Werbung mit „klimaneutral“
Sicher sind Sie für klimaneutrale Produkte, jedenfalls im Prinzip. Aber was heißt das genau? Wann dürfen Sie damit werben, und was dürfen Sie, wenn Sie „klimaneutral“ kaufen, erwarten?
Das Klima geht uns alle an, denn wir leben davon, dass es uns leben lässt. Spätestens seit letztem Sommer, dem wärmsten seit langem, und doch vielleicht kühler als alles, was noch kommt, ist das weithin klar. Gut wäre deshalb, wenn auch die Herstellung und der Verbrauch, m.a.W. der „Lebenszyklus“ von Produkten, klimaneutral wären. Diese Einsicht bestimmt mittlerweile das Verbraucherverhalten, und also auch die Werbung. „Klimaneutralität“ ist eine gute Werbung mit einer guten Sache.
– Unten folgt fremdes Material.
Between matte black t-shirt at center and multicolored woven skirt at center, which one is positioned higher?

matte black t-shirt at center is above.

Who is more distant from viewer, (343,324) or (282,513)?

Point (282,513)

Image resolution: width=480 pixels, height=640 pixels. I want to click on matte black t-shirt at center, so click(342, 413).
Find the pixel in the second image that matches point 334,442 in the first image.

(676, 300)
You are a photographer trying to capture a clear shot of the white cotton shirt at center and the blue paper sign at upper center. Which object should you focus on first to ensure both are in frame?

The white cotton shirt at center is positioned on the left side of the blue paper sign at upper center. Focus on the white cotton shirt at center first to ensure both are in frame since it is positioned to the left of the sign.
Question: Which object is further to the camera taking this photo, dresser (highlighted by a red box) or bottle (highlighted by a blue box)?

Aber was heißt „klimaneutral“, und was ist überhaupt das „Klima“? „DAS KLIMA-BUCH“ von Greta Thunberg sagt es nicht so genau, jedenfalls nicht in einer knappen Formel. Auch im Pariser Klimaabkommen von 2015 steht es nicht. Das „Klima“ ist, nach Pfeifer, Etymologisches Wörterbuch des Deutschen, ein für ein bestimmtes Gebiet alljährlich wiederkehrender und daher charakteristischer Witterungsablauf, von lat. clima, griech. klima, „Neigung der Erde vom Äquator gegen die Pole“. Ähnlich der DUDEN. Die Praxis konzentriert sich nicht auf das anscheinend nicht so leicht fassliche Klima als solches, sondern auf CO2-Emissionen, die das Klima beeinflussen und die man jedenfalls messen kann. Nach der DIN EN ISO 14021 ist ein Produkt „CO2-neutral“, wenn der Carbon Footprint null ist oder woanders ausgeglichen wird. Die Wirtschaft stellt Zertifikate bereit, die den Ausgleich bescheinigen. Ob und wie kompensiert wird, ist allerdings – so jedenfalls die ZEIT vergangene Woche unter der Überschrift „Der Klima-Betrug“ – noch unklarer als der Begriff der „Klimaneutralität“. –
Wann darf man nun vor diesem Hintergrund sagen, dass das im Markt angebotene Produkt „klimaneutral“ sei? – Das Gesetz gegen den unlauteren Wettbewerb (UWG) verbietet „irreführende geschäftliche Handlungen“. Das sind z.B. unwahre oder sonstige zur Täuschung geeignete Angaben über verkaufsrelevante Umstände. Außerdem verbietet es, den Marktteilnehmern „wesentliche Information“ vorzuenthalten. Schweigen kann also auch irreführend und unlauter sein. Wesentlich ist, was sich die angesprochenen Verkehrskreise denken, wenn sie Produkt und Werbung sehen – denn auf die Richtigkeit dieser Vorstellung kommt es an, nicht darauf, was sich das werbende Unternehmen, seine Agentur oder eine Zertifizierungsstelle denken. Das UWG ist kein Umweltrecht, es soll vielmehr im Interesse eines funktionierenden Marktes und des Verbraucherschutzes dazu beitragen, dass informierte Kaufentscheidungen getroffen werden.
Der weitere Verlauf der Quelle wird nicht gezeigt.